Focalization and Gender Reading: Charlotte Perkins Gilman, “The Yellow Wallpaper”; Julie Bates Dock, et al. “‘But One Expects That’: Charlotte Perkins Gilman’s ‘The Yellow Wallpaper’ and the Shifting Light of Scholarship” Presentation: Gilman and “The Yellow Wallpaper”

5. Fiction III

Sep 25

Modernist Narrative Strategies Reading: Katherine Mansfield, “Bliss”; Elizabeth Bowen, “Sunday Afternoon”; Peter Childs, Modernism (extract); Clair Wills, That Neutral Island (extracts) Presentation: Elizabeth Bowen and Ireland during World War II

6. Fiction IV

Oct 2

The Uncanny and the Grotesque in Narrative Reading: Franz Kafka, “Metamorphosis”; Flann O’Brien, “John Duffy’s Brother”; the uncanny and the grotesque: definitions (pdf handout) Assignments/deadlines: short essay due

7. Fiction V

Oct 9

Narrative on Narrative Reading: Samuel Beckett, Ill Seen Ill Said; “Three Dialogues with Georges Duthuit” (extracts); James Knowlson, Damned to Fame (extracts) Presentation: Ill Seen Ill Said

8. Poetry I

Oct 16

Poetic Form Reading: William Shakespeare, “Sonnet 60”; P.B. Shelley, “Ozymandias”; Wilfred Owen, “Anthem for Doomed Youth”; Edna St. Vincent Millay, “I, being born a woman and distressed”; Rita Dove, “Demeter’s Prayer to Hades” Presentation: The History of the Sonnet

9. Poetry II

Oct 23

Poetry and Politics Reading: W.B. Yeats, “Meditations in Time of Civil War”; R.F. Foster, W.B. Yeats: A Life. Vol. 2. The Arch-Poet, 1915-1939 (extract); A. Norman Jeffares, A Commentary on the Collected Poems of W.B. Yeats (extract) Presentation: Irish History and Politics, 1891-1923

10. Poetry III

Nov 6

Poetry and Politics Reading: Seamus Heaney, “North”, “Punishment”, “Strange Fruit”; Stuart McLean, “Bodies from the Bog: Metamorphosis, Non-Human Agency and the Making of ‘Collective’ Memory” Presentation: The Troubles in Northern Ireland

11. Drama I

Nov 13

Drama on the Page and Drama on the Stage.
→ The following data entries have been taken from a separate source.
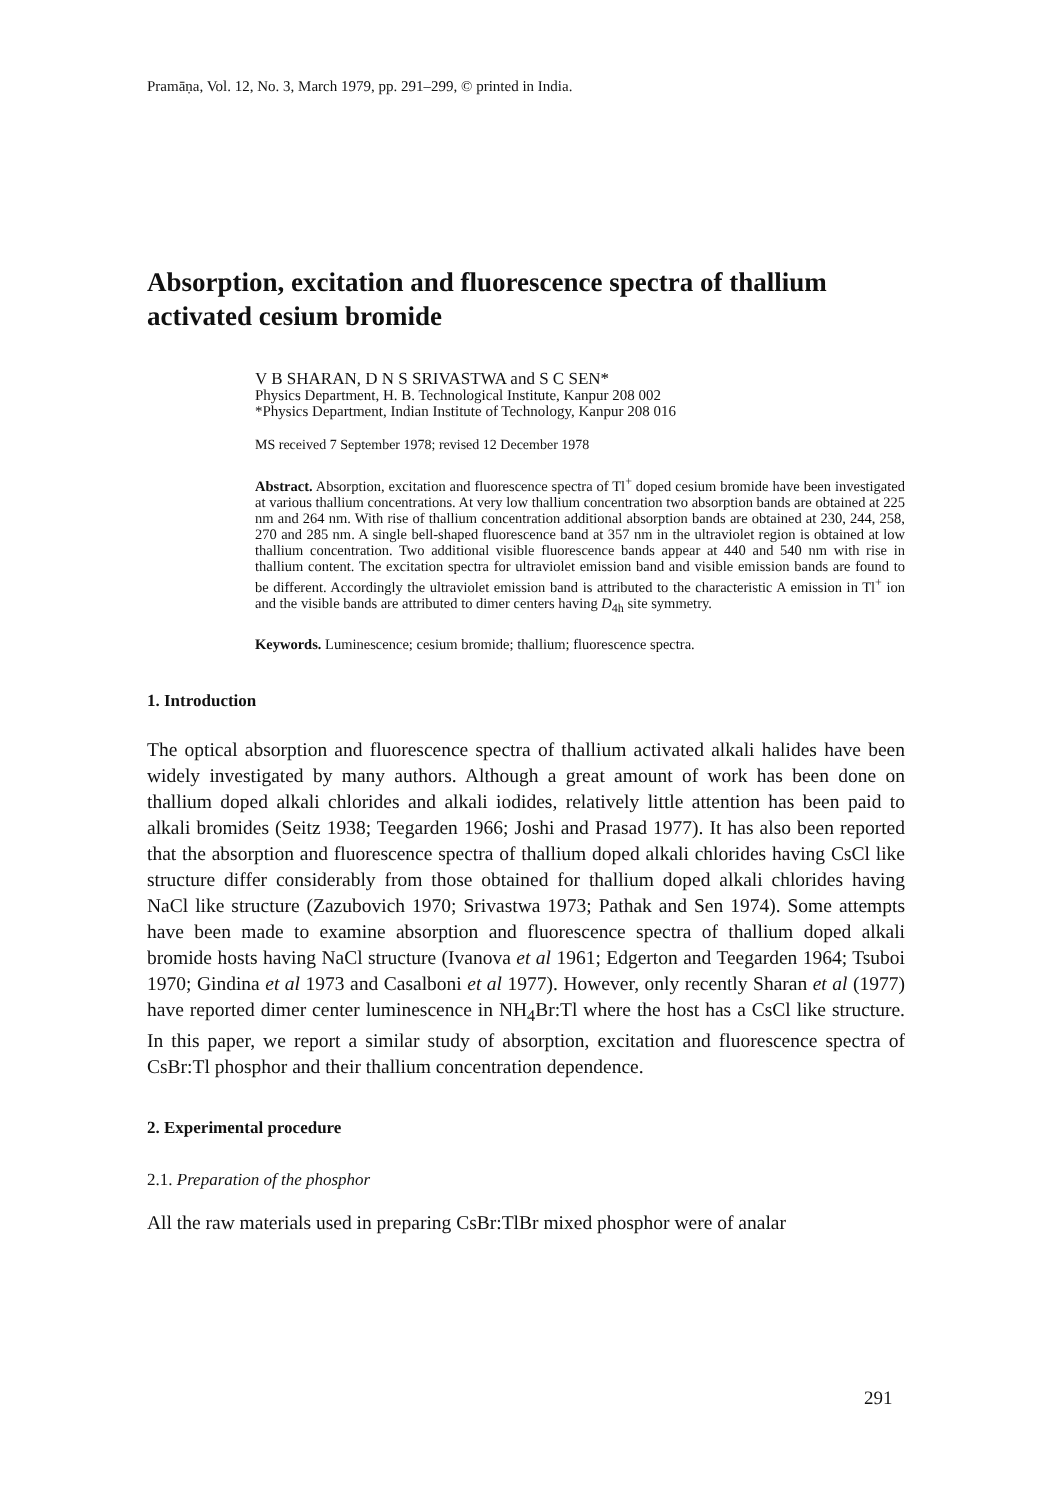Pramāṇa, Vol. 12, No. 3, March 1979, pp. 291–299, © printed in India.
Absorption, excitation and fluorescence spectra of thallium activated cesium bromide
V B SHARAN, D N S SRIVASTWA and S C SEN*
Physics Department, H. B. Technological Institute, Kanpur 208 002
*Physics Department, Indian Institute of Technology, Kanpur 208 016
MS received 7 September 1978; revised 12 December 1978
Abstract. Absorption, excitation and fluorescence spectra of Tl<sup>+</sup> doped cesium bromide have been investigated at various thallium concentrations. At very low thallium concentration two absorption bands are obtained at 225 nm and 264 nm. With rise of thallium concentration additional absorption bands are obtained at 230, 244, 258, 270 and 285 nm. A single bell-shaped fluorescence band at 357 nm in the ultraviolet region is obtained at low thallium concentration. Two additional visible fluorescence bands appear at 440 and 540 nm with rise in thallium content. The excitation spectra for ultraviolet emission band and visible emission bands are found to be different. Accordingly the ultraviolet emission band is attributed to the characteristic A emission in Tl<sup>+</sup> ion and the visible bands are attributed to dimer centers having D<sub>4h</sub> site symmetry.
Keywords. Luminescence; cesium bromide; thallium; fluorescence spectra.
1. Introduction
The optical absorption and fluorescence spectra of thallium activated alkali halides have been widely investigated by many authors. Although a great amount of work has been done on thallium doped alkali chlorides and alkali iodides, relatively little attention has been paid to alkali bromides (Seitz 1938; Teegarden 1966; Joshi and Prasad 1977). It has also been reported that the absorption and fluorescence spectra of thallium doped alkali chlorides having CsCl like structure differ considerably from those obtained for thallium doped alkali chlorides having NaCl like structure (Zazubovich 1970; Srivastwa 1973; Pathak and Sen 1974). Some attempts have been made to examine absorption and fluorescence spectra of thallium doped alkali bromide hosts having NaCl structure (Ivanova et al 1961; Edgerton and Teegarden 1964; Tsuboi 1970; Gindina et al 1973 and Casalboni et al 1977). However, only recently Sharan et al (1977) have reported dimer center luminescence in NH<sub>4</sub>Br:Tl where the host has a CsCl like structure. In this paper, we report a similar study of absorption, excitation and fluorescence spectra of CsBr:Tl phosphor and their thallium concentration dependence.
2. Experimental procedure
2.1. Preparation of the phosphor
All the raw materials used in preparing CsBr:TlBr mixed phosphor were of analar
291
Positioning the Audience Reading: Samuel Beckett, Happy Days; Maurice Harmon, ed. No Author Better Served: The Correspondence of Samuel Beckett and Alan Schneider (extracts) Presentation: Happy Days

12. Drama II

Nov 20

Interpretive Contexts Reading: Václav Havel, The Garden Party; Jan Grossman on the theatre of the absurd (extracts) Assignments/deadlines: abstract for final essay due Presentation: Martin Esslin, The Theatre of the Absurd

13. Drama III

Nov 27

Dramatic Form and Politics Reading: Suzan-Lori Parks, Venus; Christopher Innes, “Staging Black History: Re-Imaging Cultural Icons” Presentation: Suzan-Lori Parks on the “Black Play”

14. Drama IV

Dec 4

Positioning the Audience and the Fetishisation of Art Reading: Tim Crouch, My Arm; Seda Ilter, “‘A Process of Transformation’: Tim Crouch on My Arm”. Assignments/deadlines: final essay due Presentation: The Contexts of Crouch’s Theatrical Experiments

15. Closing Discussion

Dec 11

A summary of the class debates, including instructor feedback on final essays and student feedback on the course.